Extracted page text data
====

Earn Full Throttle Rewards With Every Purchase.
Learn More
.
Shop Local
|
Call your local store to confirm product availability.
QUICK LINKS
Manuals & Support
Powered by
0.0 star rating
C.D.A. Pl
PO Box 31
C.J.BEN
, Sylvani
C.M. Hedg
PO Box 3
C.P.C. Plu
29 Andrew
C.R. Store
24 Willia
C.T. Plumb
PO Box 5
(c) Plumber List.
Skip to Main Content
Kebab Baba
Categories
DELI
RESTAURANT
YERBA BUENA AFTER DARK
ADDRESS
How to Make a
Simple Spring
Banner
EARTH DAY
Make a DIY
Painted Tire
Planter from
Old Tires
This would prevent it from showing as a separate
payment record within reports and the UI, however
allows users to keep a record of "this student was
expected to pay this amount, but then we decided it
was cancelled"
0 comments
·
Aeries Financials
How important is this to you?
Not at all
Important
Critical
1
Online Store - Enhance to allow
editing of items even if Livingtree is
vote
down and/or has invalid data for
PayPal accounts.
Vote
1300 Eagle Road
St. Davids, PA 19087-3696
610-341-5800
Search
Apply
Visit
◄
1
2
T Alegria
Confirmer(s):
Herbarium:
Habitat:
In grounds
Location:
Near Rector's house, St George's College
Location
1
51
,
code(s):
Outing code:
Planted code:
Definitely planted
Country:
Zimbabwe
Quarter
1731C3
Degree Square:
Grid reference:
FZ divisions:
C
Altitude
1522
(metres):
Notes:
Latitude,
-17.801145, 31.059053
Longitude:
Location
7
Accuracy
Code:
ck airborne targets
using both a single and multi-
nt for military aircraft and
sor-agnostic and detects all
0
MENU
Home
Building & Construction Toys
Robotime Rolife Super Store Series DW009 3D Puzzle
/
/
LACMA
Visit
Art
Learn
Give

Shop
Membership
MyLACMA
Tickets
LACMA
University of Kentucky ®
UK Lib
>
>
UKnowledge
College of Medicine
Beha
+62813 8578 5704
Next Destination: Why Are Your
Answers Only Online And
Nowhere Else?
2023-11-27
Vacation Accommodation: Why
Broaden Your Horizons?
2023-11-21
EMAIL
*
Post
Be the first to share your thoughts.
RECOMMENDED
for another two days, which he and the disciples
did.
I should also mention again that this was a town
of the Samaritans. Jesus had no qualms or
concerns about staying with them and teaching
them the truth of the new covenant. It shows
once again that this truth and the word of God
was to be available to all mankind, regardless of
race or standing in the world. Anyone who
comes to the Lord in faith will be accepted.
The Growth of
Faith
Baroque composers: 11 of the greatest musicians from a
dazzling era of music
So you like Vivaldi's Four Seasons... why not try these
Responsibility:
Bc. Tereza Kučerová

====

■ WHAT YOU NEED TO DO ■
Reproduce every single entry above exactly.

■ TASK ANSWER ■
Earn Full Throttle Rewards With Every Purchase.
Learn More
.
Shop Local
|
Call your local store to confirm product availability.
QUICK LINKS
Manuals & Support
Powered by
0.0 star rating
C.D.A. Pl
PO Box 31
C.J.BEN
, Sylvani
C.M. Hedg
PO Box 3
C.P.C. Plu
29 Andrew
C.R. Store
24 Willia
C.T. Plumb
PO Box 5
(c) Plumber List.
Skip to Main Content
Kebab Baba
Categories
DELI
RESTAURANT
YERBA BUENA AFTER DARK
ADDRESS
How to Make a
Simple Spring
Banner
EARTH DAY
Make a DIY
Painted Tire
Planter from
Old Tires
This would prevent it from showing as a separate
payment record within reports and the UI, however
allows users to keep a record of "this student was
expected to pay this amount, but then we decided it
was cancelled"
0 comments
·
Aeries Financials
How important is this to you?
Not at all
Important
Critical
1
Online Store - Enhance to allow
editing of items even if Livingtree is
vote
down and/or has invalid data for
PayPal accounts.
Vote
1300 Eagle Road
St. Davids, PA 19087-3696
610-341-5800
Search
Apply
Visit
◄
1
2
T Alegria
Confirmer(s):
Herbarium:
Habitat:
In grounds
Location:
Near Rector's house, St George's College
Location
1
51
,
code(s):
Outing code:
Planted code:
Definitely planted
Country:
Zimbabwe
Quarter
1731C3
Degree Square:
Grid reference:
FZ divisions:
C
Altitude
1522
(metres):
Notes:
Latitude,
-17.801145, 31.059053
Longitude:
Location
7
Accuracy
Code:
ck airborne targets
using both a single and multi-
nt for military aircraft and
sor-agnostic and detects all
0
MENU
Home
Building & Construction Toys
Robotime Rolife Super Store Series DW009 3D Puzzle
/
/
LACMA
Visit
Art
Learn
Give

Shop
Membership
MyLACMA
Tickets
LACMA
University of Kentucky ®
UK Lib
>
>
UKnowledge
College of Medicine
Beha
+62813 8578 5704
Next Destination: Why Are Your
Answers Only Online And
Nowhere Else?
2023-11-27
Vacation Accommodation: Why
Broaden Your Horizons?
2023-11-21
EMAIL
*
Post
Be the first to share your thoughts.
RECOMMENDED
for another two days, which he and the disciples
did.
I should also mention again that this was a town
of the Samaritans. Jesus had no qualms or
concerns about staying with them and teaching
them the truth of the new covenant. It shows
once again that this truth and the word of God
was to be available to all mankind, regardless of
race or standing in the world. Anyone who
comes to the Lord in faith will be accepted.
The Growth of
Faith
Baroque composers: 11 of the greatest musicians from a
dazzling era of music
So you like Vivaldi's Four Seasons... why not try these
Responsibility:
Bc. Tereza Kučerová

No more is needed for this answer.